True wiliwili is one of a kind—Erythrina sandwicensis. (as in "the Sandwich Islands," the name given to the Hawaiian Isles by their first European visitors). Endemic, this species thrives in parched, wind-blasted leeward shorelines—hot coral plains of Ewa, stark lava flows of Kona, and the bleak terrain of Kahikinui on the back side of Haleakala. Gnarly and wide-spreading, 30 feet tall, wiliwili forms broad, stocky trunks and limbs. The thin bark has a burnished, almost metallic gray-gold effect. Each tree has its own flower color, ranging from pale red through orange and yellow to greenish-white, and these differently colored trees grow side-by-side like zinnias in a window-box.

The Hawaiians harvested wiliwili's buoyant lumber. The lightest of all the native woods, it was ideal for surfboards, outriggers, and net floats.

September is height of the dry season on leeward Haleakala's lava-and-scrub slopes. Out there, even the most aggressive weeds—Christmas berry, haole koa, lantana—fight for life in the whipping winds. But wiliwili responds to September's austerity with a stroke of native intelligence. It drops leaves entirely—takes a vacation from the struggle, so to speak—and throws itself into sex. It flowers.

This tree is almost the only survivor of the original forests that once cloaked those slopes, delicate forests that have largely succumbed to foraging cattle. Perhaps wiliwili survived because it's one of the few Hawaiian plants armed with thorns (that Erythrina prickliness!). However it survived, wiliwili is now a symbol of hope for the tattered native flora.

Now here's the sad part.

No one had ever heard of the erythrina gall wasp, a creature the size of a sand grain, until entomologists found it in Singapore, Mauritius, and Reunion Island in 2004. They named it Quadrastichus erythrinae. This wasp injects an Erythrina buds with a toxin then lays its eggs. The bud swells into a leafless, cancerous lump in which wasp larvae feed and shelter.

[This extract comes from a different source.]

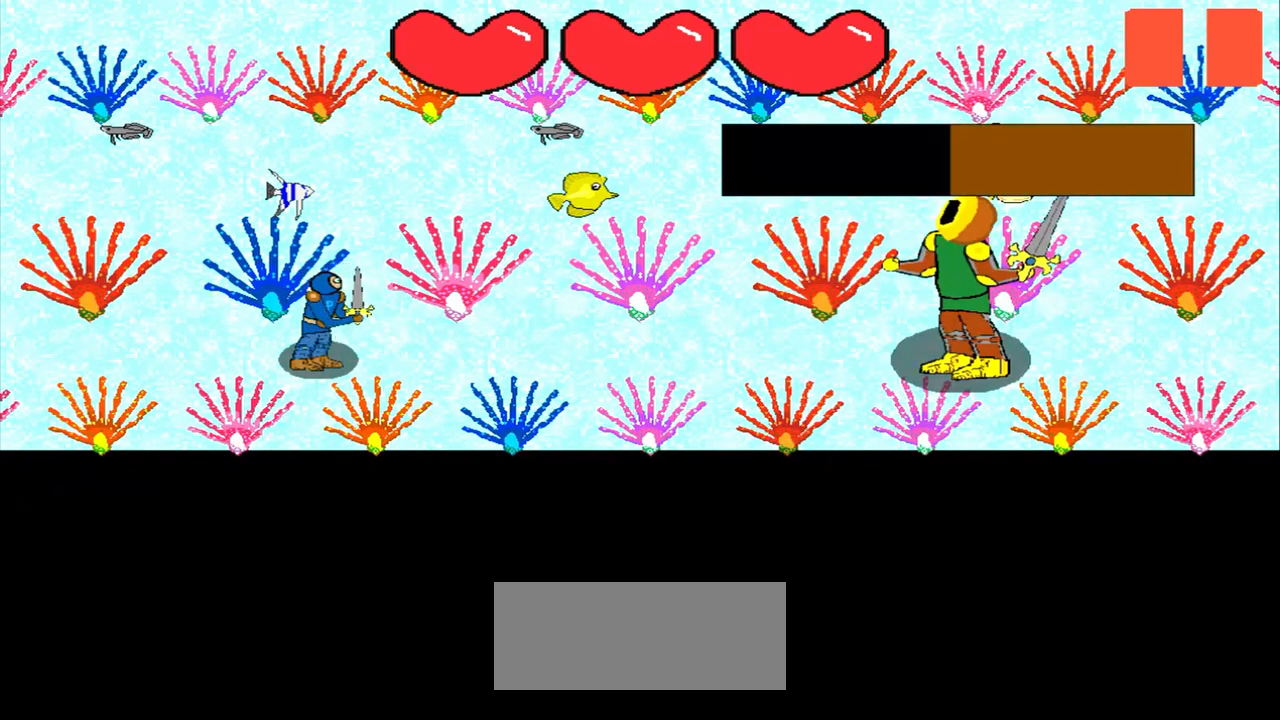
{"buttons": [], "left_stick": "center", "events": [[125, "left_stick", "center"], [375, "left_stick", "up-right"], [500, "left_stick", "center"]]}
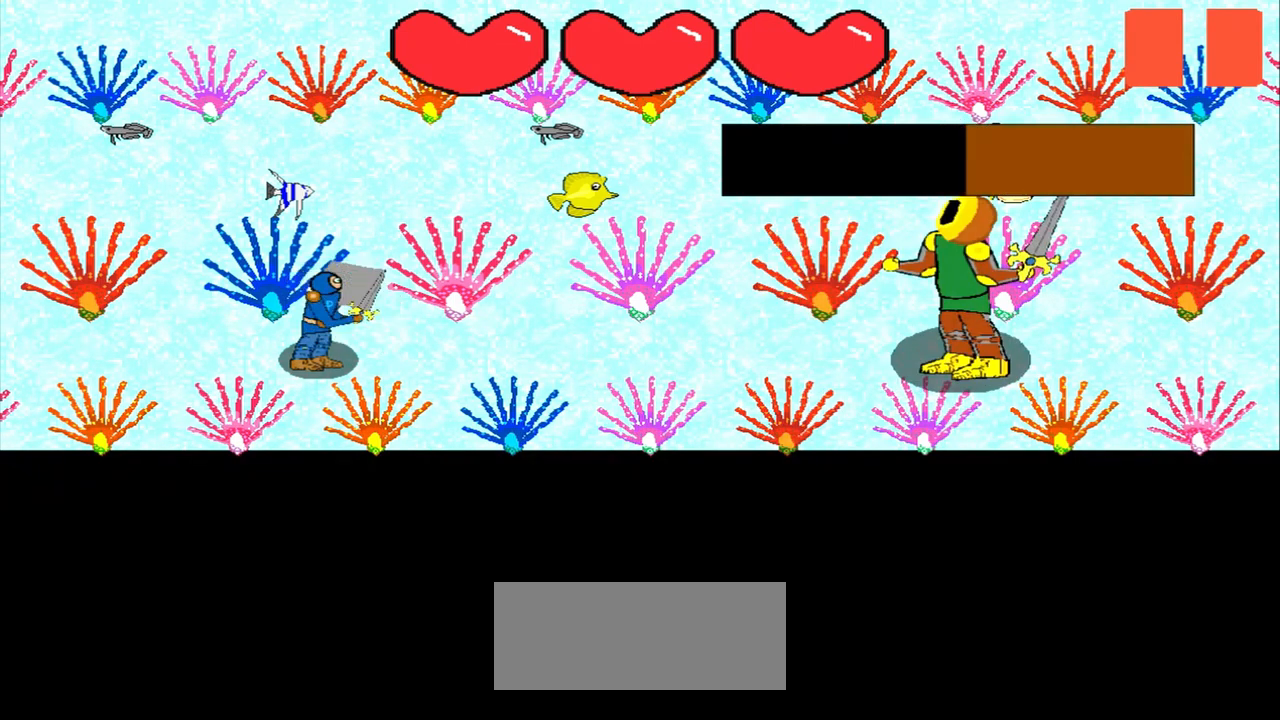
{"buttons": [], "left_stick": "center", "events": [[292, "left_stick", "up-right"], [500, "left_stick", "center"]]}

In the normal way of things, such gall-wasp lumps are like warts or barnacles—not a crisis. But in 2005, somehow, these minute creatures got to Hawai‘i. Unchecked by natural predators, they've had an orgy. Starting on O‘ahu and spreading within months to all the other islands, they have turned Hawai‘i's ornamental Erythrina trees into lumpy skeletons, leafless horrors starving to death where they stand.

Last year, it looked as though the native wiliwili, so remote and so tough, still unaffected, could escape the plague. Research biologist Art Medeiros was giving them a 50-50 chance. However, at the time of this writing, we are getting our first reports of galls on the last native trees of leeward Haleakala.

Scientists working for the state have identified some natural predators of the erythrina gall wasp. They want to release these predators, of course, to help abate the plague. But they need time for study. It is foolish to release yet another "invasive species"—wili-nilly.

In terms of one genus, Erythrina, Hawai‘i is now in a state of shock verging on tragedy. Most tourists will never know this. But perceptive visitors have to remember that Hawai‘i is not a Disneyland. It is an ecological treasure unique on earth—frail, changing, and honorable.